Microsoft kinda/sorta does modular software with the Modern UI, but it's something I've wanted for all desktop apps since long before the advent of multi-touch.

... I don't buy this as a MS problem. They're doing what they can to help on their side. Compatibility mode in the new browsers has made supporting legacy sites a breeze.
The handful of cases where I've needed to use compatibility mode, the results were still problematic or completely unsuccessful. This definitely needed improvement.


But for the life of me, his discussion is about a 13 year old operating system, and we're talking about Microsoft moving to fast? Holy crap. I'd say that most people could move to Windows 7 after it's been out a year and realize that it was the one OS that was the "new" XP. The face of most business workstations.

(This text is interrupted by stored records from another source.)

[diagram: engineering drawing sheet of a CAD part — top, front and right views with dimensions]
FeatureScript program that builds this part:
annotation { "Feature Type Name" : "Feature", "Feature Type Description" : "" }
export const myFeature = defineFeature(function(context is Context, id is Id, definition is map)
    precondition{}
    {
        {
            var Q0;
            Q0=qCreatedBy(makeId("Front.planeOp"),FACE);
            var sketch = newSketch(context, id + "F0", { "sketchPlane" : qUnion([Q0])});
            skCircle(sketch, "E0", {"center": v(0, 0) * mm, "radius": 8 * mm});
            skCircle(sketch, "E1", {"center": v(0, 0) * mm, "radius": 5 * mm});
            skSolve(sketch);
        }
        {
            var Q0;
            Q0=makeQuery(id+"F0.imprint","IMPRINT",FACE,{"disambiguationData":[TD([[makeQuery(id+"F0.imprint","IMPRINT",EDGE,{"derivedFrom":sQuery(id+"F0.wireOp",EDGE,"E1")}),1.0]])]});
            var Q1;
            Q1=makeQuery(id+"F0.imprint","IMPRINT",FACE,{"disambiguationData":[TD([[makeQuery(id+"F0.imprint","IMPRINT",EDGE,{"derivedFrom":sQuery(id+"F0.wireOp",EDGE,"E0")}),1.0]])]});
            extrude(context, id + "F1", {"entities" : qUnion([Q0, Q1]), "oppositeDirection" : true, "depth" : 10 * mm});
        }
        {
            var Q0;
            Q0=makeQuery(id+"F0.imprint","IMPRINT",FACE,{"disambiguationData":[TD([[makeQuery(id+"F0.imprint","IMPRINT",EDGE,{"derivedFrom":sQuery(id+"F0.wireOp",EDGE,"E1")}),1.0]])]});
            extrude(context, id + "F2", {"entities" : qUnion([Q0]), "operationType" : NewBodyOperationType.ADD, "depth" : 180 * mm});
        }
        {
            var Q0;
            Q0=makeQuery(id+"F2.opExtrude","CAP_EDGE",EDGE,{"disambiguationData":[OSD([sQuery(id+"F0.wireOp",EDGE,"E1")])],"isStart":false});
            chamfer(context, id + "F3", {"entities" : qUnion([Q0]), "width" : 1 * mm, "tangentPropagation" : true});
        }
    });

I can see the metro-ness being a turnoff in Windows 8, but frankly, the functionality is similar to Windows 7. There is no reason for companies to hold back on updating their workstation platforms for 13 years. 5-7, sure. 13? What dafuq?
If Windows (or any OS) was my personal pet project, I wouldn't arbitrarily restrict features and I would want to continuously improve it to be as good as it could be. Microsoft clearly doesn't want Windows to be as good as it can be. There shouldn't be completely separate versions of Windows. It should be continuously updated and improved. The core would be as light as it ever was and would still run on a 1995 system. The "bloat" we have come to expect would be optional components, so there would still be only 1 "Windows." Licensing should still exist because Microsoft needs to generate profit and fund development. A license should merely give you a digital ID that authorizes the system to use online services like Windows Update (and, now, Microsoft Account / SkyDrive / etc). The license would also allow you to activate other optional components, such as Exchange Server / IIS / etc.

In the Win9x days, I fantasized for years about making my own open-source Windows-compatible OS to show Microsoft how it should be done (specifically, the way application software is handled). I saw the value of an online App Store 10+ years before it started earning billions of dollars for Apple. Microsoft didn't do it (correctly) until it was way too late. If I had the free time to study and reverse engineer Windows way back then, I would have dedicated myself to reverse-engineering it to make an alternative. Now, Windows is a huge mess and no open-source OS could ever hope to thoroughly reverse-engineer it.
 

Ichinisan

Lifer
Oct 9, 2002
28,298
1,235
136
... As for supporting encapsulated drivers? Yep... MS should be on the hook for supporting some weird crap when they can simply focus on trying to get customers to move forward.

If you're being sarcastic: Getting customers to "move forward" means you don't break compatibility with the hardware you can easily maintain compatibility for. For the customer, broken compatibility is not "moving forward."

Don't apologize for it. The Windows platform is what businesses are invested in. If Microsoft breaks compatibility, businesses have fewer reasons to stay on the Windows platform. Microsoft is shooting itself in the foot.